Erik completed his physics studies at the University of Copenhagen in 1960, and served as Niels Bohr’s scientific assistant until Bohr’s death in November 1962. In 1963 he became scientific assistant at the NBA under the leadership of Léon Rosenfeld, the first general editor of the Niels Bohr Collected Works. Erik’s interests and activities, however, went much beyond Bohr and physics, including in particular a genuine concern for the developing countries. Between 1965 and 1977 he spent long periods in Nigeria and Brazil as a much devoted physics teacher at universities there. Erik was the natural choice as Rosenfeld's successor as leader of the NBA and general editor of the Niels Bohr Collected Works. He assumed this position in 1977.
Until 1985 the NBA was not a formalised institution, existing essentially as a place to prepare the publication of the Collected Works, with funding from the Carlsberg Foundation for this particular purpose. Volume 5, published in 1984, was the first under Erik’s direction, and three more volumes (6, 8 and 9) came out during his tenure. He worked closely and diligently with the various editors chosen for the individual volumes. With his love of teaching, he also found time to give an introductory course in quantum physics at the Niels Bohr Institute using, instead of the usual textbook, the original papers by the pioneers of the early years. There proved to be little time and opportunity under these circumstances to help the many researchers asking to consult the substantial archival resources housed here. This situation improved when the NBA was formally established in 1985 as an independent institution with limited funds provided by the Danish Ministry of Education. When Erik left the NBA in 1989 he had not only succeeded in publishing four volumes, but had also done initial work as regards the contents of the remaining volumes (7 and 10–12) of the Collected Works.
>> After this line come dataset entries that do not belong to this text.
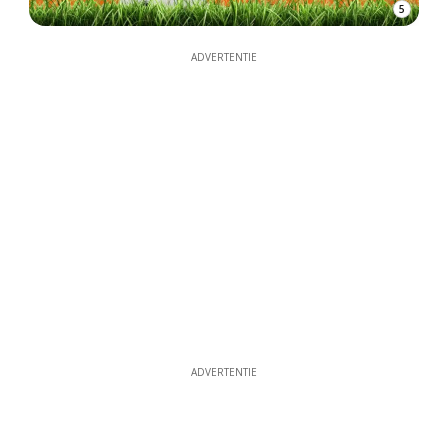
5
ADVERTENTIE
ADVERTENTIE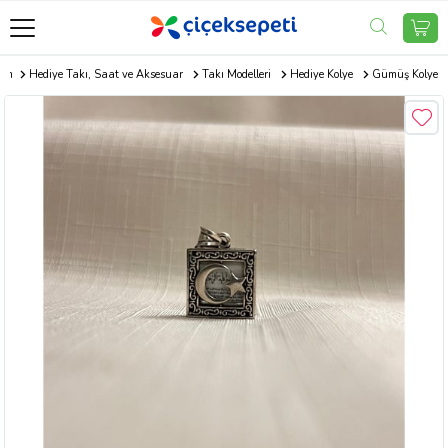
com
Hediye Takı, Saat ve Aksesuar
Takı Modelleri
Hediye Kolye
Gümüş Kolye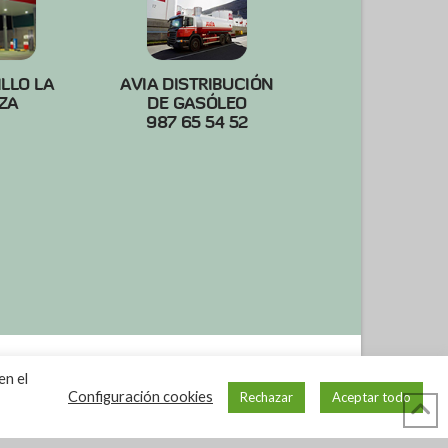
ILLO LA
AVIA DISTRIBUCIÓN
ZA
DE GASÓLEO
987 65 54 52
en el
Configuración cookies
Rechazar
Aceptar todo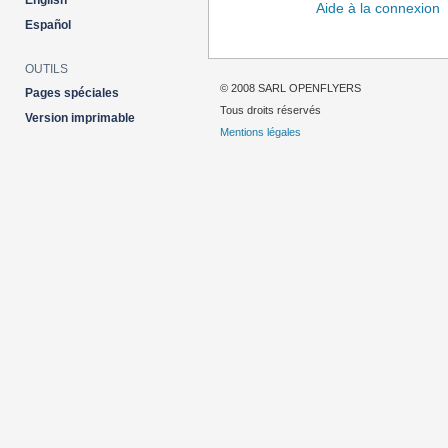
English
Aide à la connexion
Español
OUTILS
© 2008 SARL OPENFLYERS
Pages spéciales
Tous droits réservés
Version imprimable
Mentions légales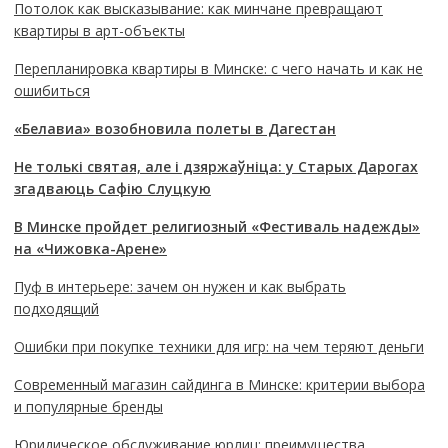
Потолок как высказывание: как минчане превращают
квартиры в арт-объекты
Перепланировка квартиры в Минске: с чего начать и как не
ошибиться
«Белавиа» возобновила полеты в Дагестан
Не толькі святая, але і дзяржаўніца: у Старых Дарогах
згадваюць Сафію Слуцкую
В Минске пройдет религиозный «Фестиваль надежды»
на «Чижовка-Арене»
Пуф в интерьере: зачем он нужен и как выбрать
подходящий
Ошибки при покупке техники для игр: на чем теряют деньги
Современный магазин сайдинга в Минске: критерии выбора
и популярные бренды
Юридическое обслуживание юрлиц: преимущества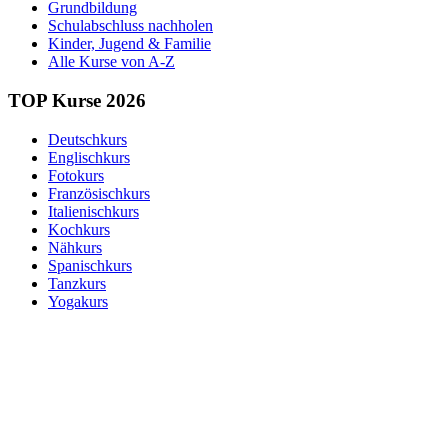
Grundbildung
Schulabschluss nachholen
Kinder, Jugend & Familie
Alle Kurse von A-Z
TOP Kurse 2026
Deutschkurs
Englischkurs
Fotokurs
Französischkurs
Italienischkurs
Kochkurs
Nähkurs
Spanischkurs
Tanzkurs
Yogakurs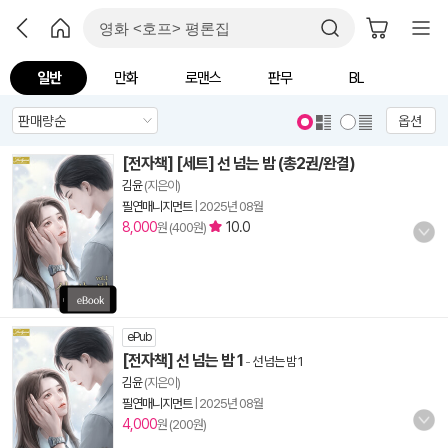
일반
만화
로맨스
판무
BL
옵션
[전자책] [세트] 선 넘는 밤 (총2권/완결)
김윤
(지은이)
필연매니지먼트
|
2025년 08월
8,000
10.0
원 (400원)
ePub
[전자책] 선 넘는 밤 1
-
선 넘는 밤 1
김윤
(지은이)
필연매니지먼트
|
2025년 08월
4,000
원 (200원)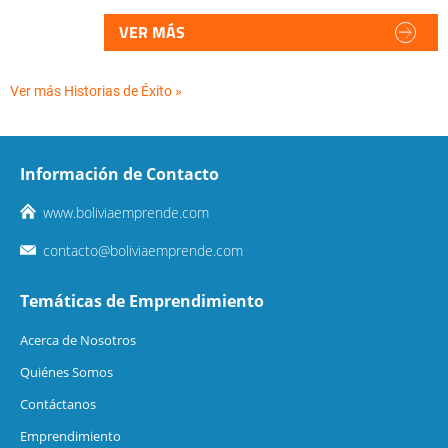
VER MÁS
Ver más Historias de Éxito »
Información de Contacto
www.boliviaemprende.com
contacto@boliviaemprende.com
Temáticas de Emprendimiento
Acerca de Nosotros
Quiénes Somos
Contáctanos
Emprendimiento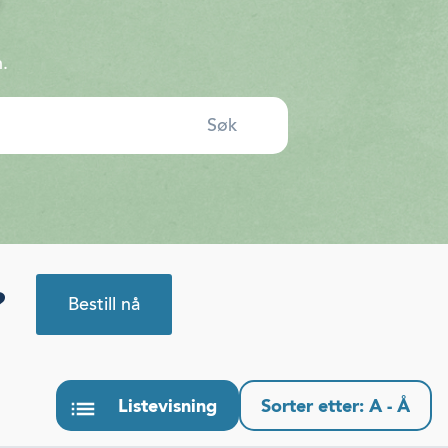
.
?
Bestill nå
Listevisning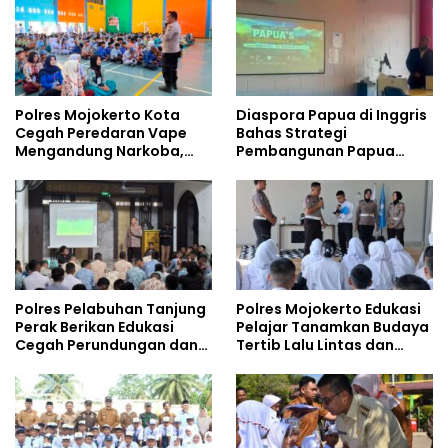
Polres Mojokerto Kota
Diaspora Papua di Inggris
Cegah Peredaran Vape
Bahas Strategi
Mengandung Narkoba,
Pembangunan Papua
Gencarkan Sosialisasi di
bersama Mahasiswa
Kalangan Remaja
Doktoral Internasional
Polres Pelabuhan Tanjung
Polres Mojokerto Edukasi
Perak Berikan Edukasi
Pelajar Tanamkan Budaya
Cegah Perundungan dan
Tertib Lalu Lintas dan
Bijak Bermedia Sosial
Cegah Perundungan
kepada Pelajar MPLS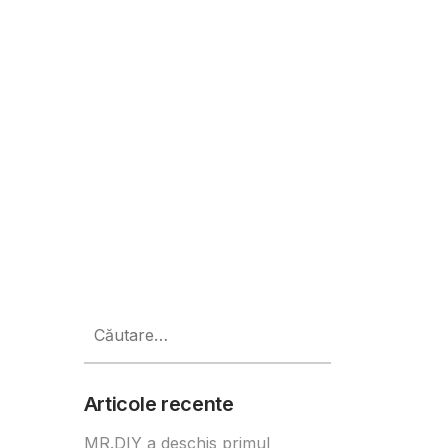
asta se joacă”, dedicată Campion
Caută
după:
Articole recente
MR.DIY a deschis primul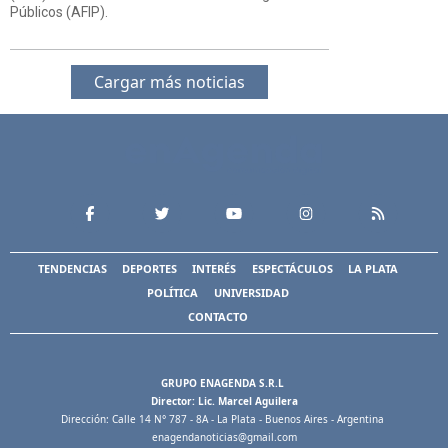
Públicos (AFIP).
Cargar más noticias
TENDENCIAS
DEPORTES
INTERÉS
ESPECTÁCULOS
LA PLATA
POLÍTICA
UNIVERSIDAD
CONTACTO
GRUPO ENAGENDA S.R.L
Director: Lic. Marcel Aguilera
Dirección: Calle 14 N° 787 - 8A - La Plata - Buenos Aires - Argentina
enagendanoticias@gmail.com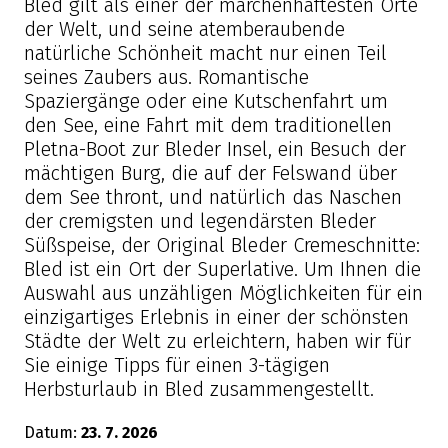
Bled gilt als einer der märchenhaftesten Orte
der Welt, und seine atemberaubende
natürliche Schönheit macht nur einen Teil
seines Zaubers aus. Romantische
Spaziergänge oder eine Kutschenfahrt um
den See, eine Fahrt mit dem traditionellen
Pletna-Boot zur Bleder Insel, ein Besuch der
mächtigen Burg, die auf der Felswand über
dem See thront, und natürlich das Naschen
der cremigsten und legendärsten Bleder
Süßspeise, der Original Bleder Cremeschnitte:
Bled ist ein Ort der Superlative. Um Ihnen die
Auswahl aus unzähligen Möglichkeiten für ein
einzigartiges Erlebnis in einer der schönsten
Städte der Welt zu erleichtern, haben wir für
Sie einige Tipps für einen 3-tägigen
Herbsturlaub in Bled zusammengestellt.
Datum:
23. 7. 2026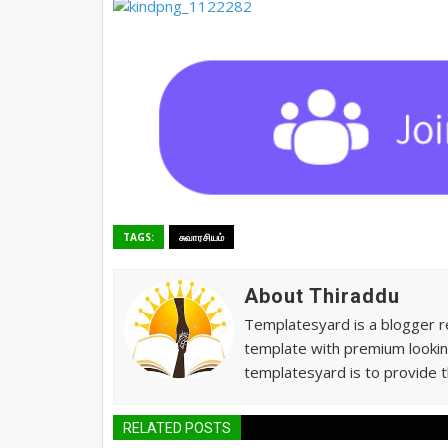
TAGS:
சுவாரசியம்
About Thiraddu
Templatesyard is a blogger re
template with premium lookin
templatesyard is to provide t
RELATED POSTS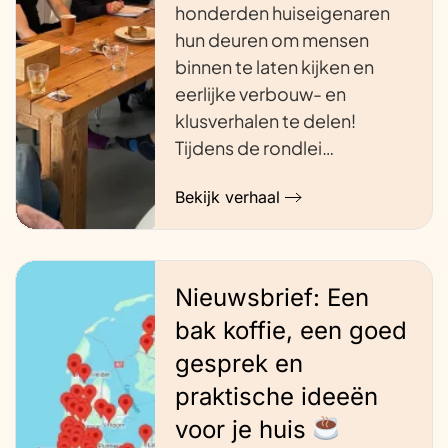
honderden huiseigenaren
hun deuren om mensen
binnen te laten kijken en
eerlijke verbouw- en
klusverhalen te delen!
Tijdens de rondlei…
Bekijk verhaal
Nieuwsbrief: Een
bak koffie, een goed
gesprek en
praktische ideeën
voor je huis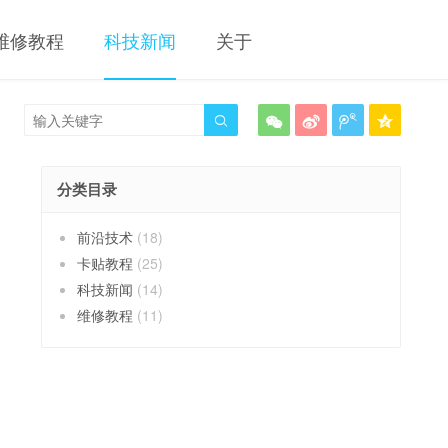
维修教程
科技新闻
关于





分类目录
前沿技术
(18)
卡贴教程
(25)
科技新闻
(14)
维修教程
(11)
The reason for Erik’s departure from the NBA was his successful application for a post combining his interests in science and developing countries. It involved responsibility within the Danish Foreign Ministry for aid to build up science in developing countries and included travel to the countries in question.
Erik’s hopes for a long retirement in which he could concentrate on his literary and other interests and fully enjoy life with his wife, Ellen, their children and grandchildren, were not to materialise. After happily returning to teach his physics course at the Niels Bohr Institute in 2001 and 2002, he was struck by illness. While weakening physically, he remained alert, heroically continuing to check translations and provide useful advice even in the final stages of the preparation of the Bohr Collected Works, the last volume of which, to Erik’s delight, was published in 2006.
Erik distinguished himself by his lack of interest in personal gain, being naturally interested and curious in whatever issue he touched upon. Throughout his life he had a warm sense of humour and remained a child at heart. It is a privilege to have known him.